Ia pun berhasil melawan semua rintangan dan kandungannya mencapai 34 minggu di mana dia merencanakan melakukan operasi caesar dengan dokternya. Anaknya George dan Alfil pun lahir. Keduanya menghabiskan waktu empat hari di NICU.

Meskipun Alfie dilahirkan dengan lubang di hatinya dan George menderita sistem kekebalan tubuh yang lemah karena kelahiran prematurnya, kedua balita itu sekarang sehat dan berkembang.

"Membawa pulang anak-anak lelaki kami itu luar biasa. Hanya untuk mengetahui bahwa kami benar dan bahwa kami telah membuat keputusan yang tepat untuk anak-anak kami," ucapnya.

"Mereka telah mengalahkan semua rintangan dan mereka adalah anak laki-laki kecil yang kuat dan sehat," imbuhnya.

Ciara Curran, pendiri Little Heartbeats, mengatakan, Hannah dan bayi-bayi PPROM-nya yang masih kecil adalah bukti hidup bayi-bayi ini dapat bertahan hidup dengan sedikit cairan hingga nol.

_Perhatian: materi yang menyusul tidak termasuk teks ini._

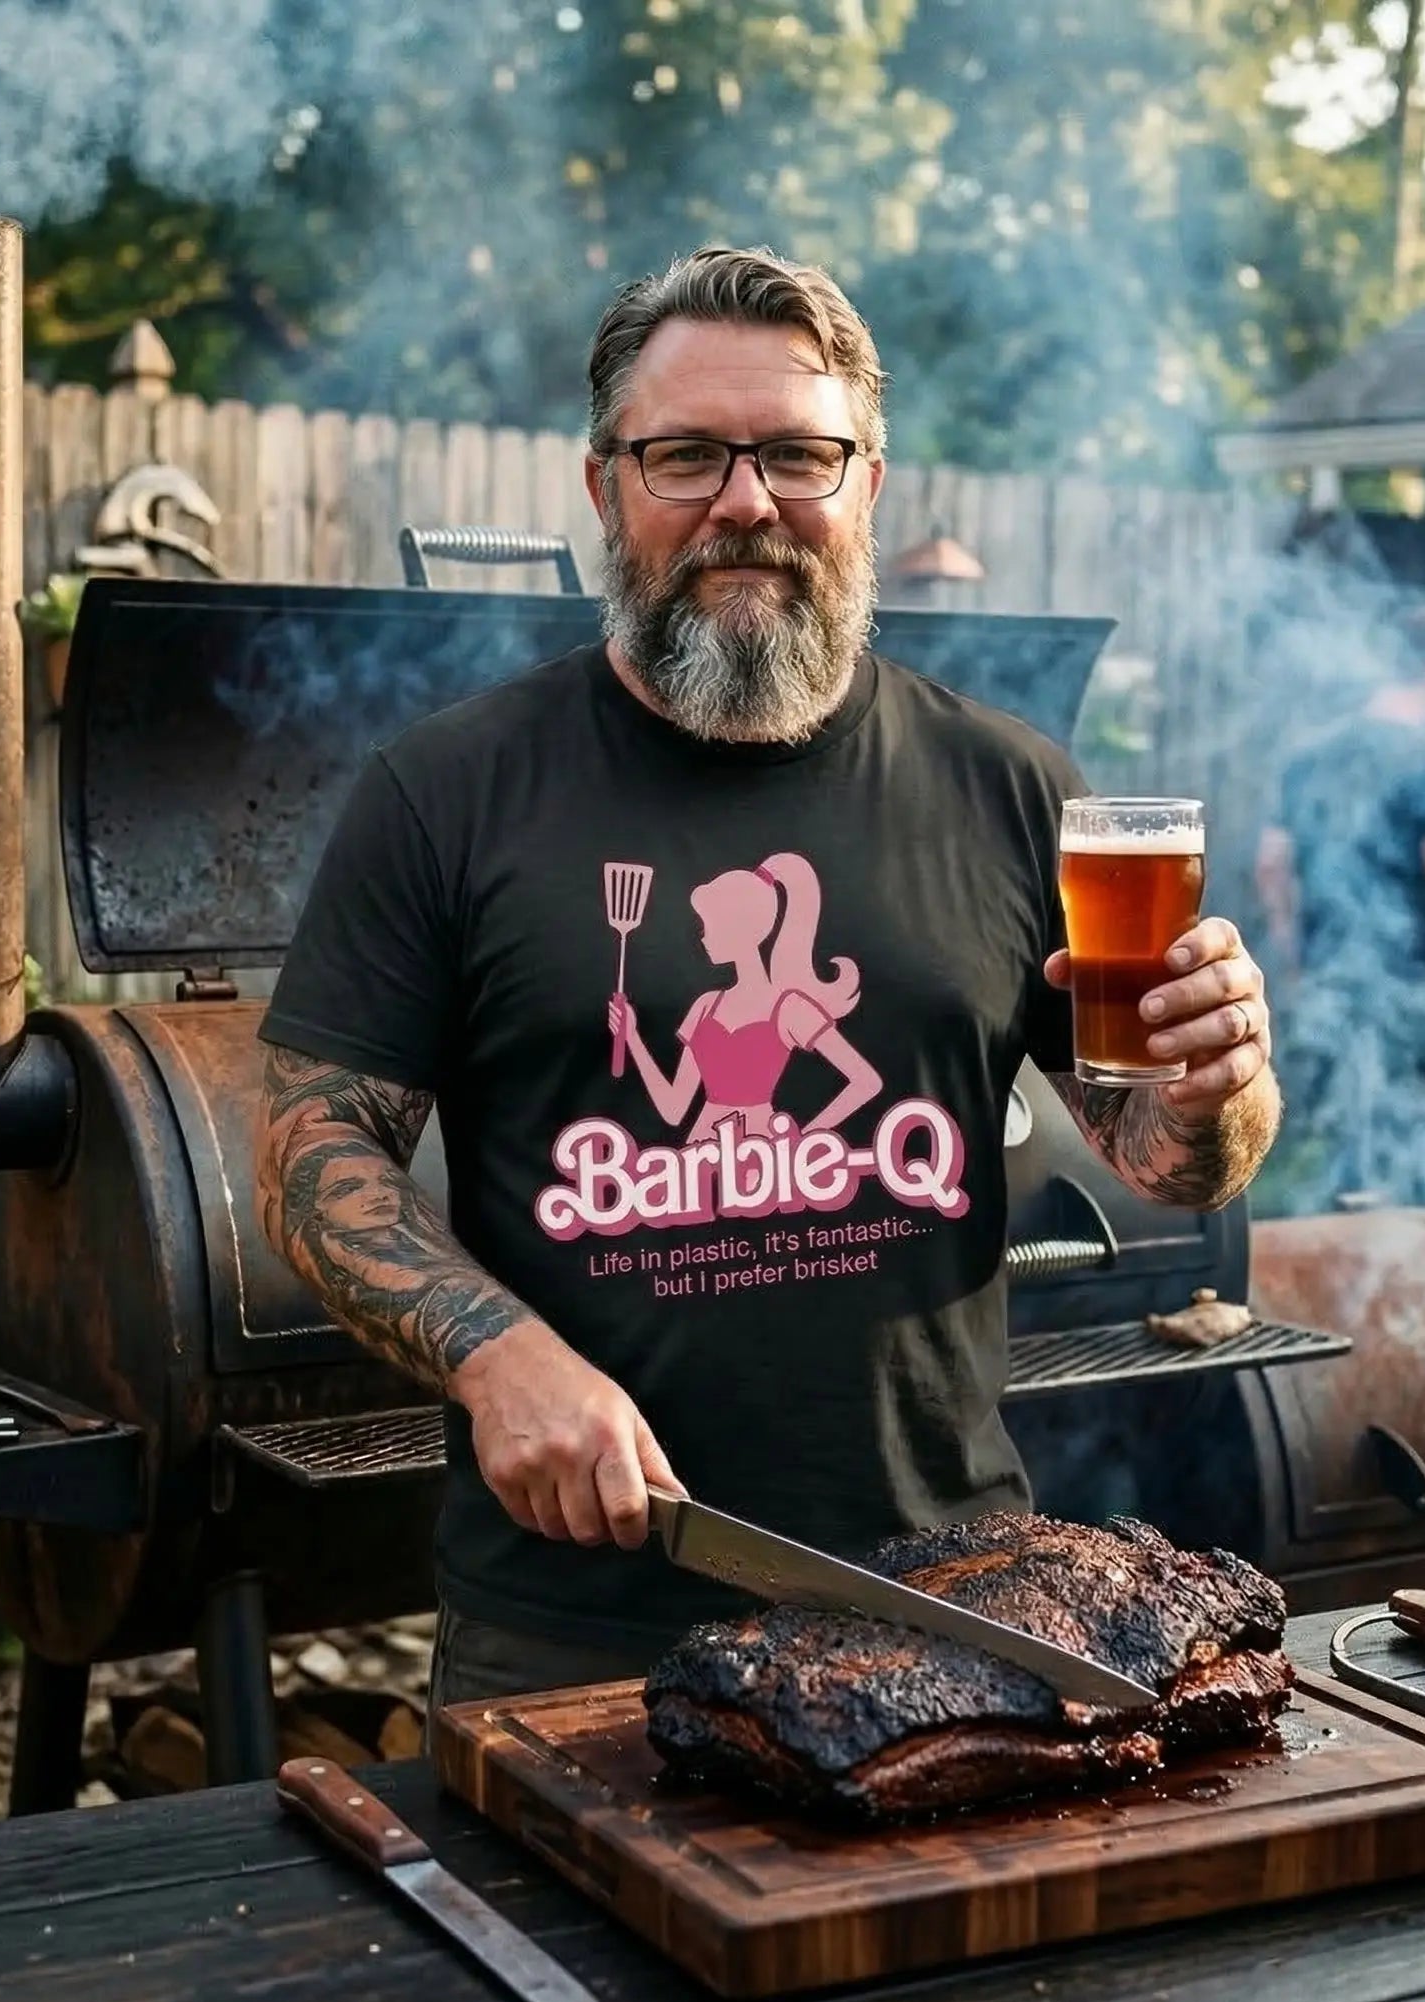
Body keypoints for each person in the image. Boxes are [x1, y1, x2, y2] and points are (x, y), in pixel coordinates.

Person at [252, 247, 1282, 1707]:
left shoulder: (1008, 785)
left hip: (951, 1600)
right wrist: (496, 1357)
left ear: (867, 482)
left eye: (798, 454)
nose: (747, 501)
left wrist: (1215, 1089)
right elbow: (308, 1153)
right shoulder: (449, 793)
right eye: (688, 456)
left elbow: (1169, 1164)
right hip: (577, 1616)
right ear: (609, 486)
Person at [1255, 605, 1425, 1208]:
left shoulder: (1313, 751)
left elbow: (1272, 864)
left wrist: (1297, 955)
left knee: (1337, 1136)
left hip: (1328, 978)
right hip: (1407, 990)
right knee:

Sementera itu, juru bicara Bolton NHS Foundation Trust mengatakan, mereka menyesal mendengar kisah Hannah. "Kami benar-benar menyesal mendengar tentang ini. Kami tidak mengomentari kasus individu. Namun, kami akan senang bertemu dengan Hannah untuk berdiskusi langsung dengan," ujarnya.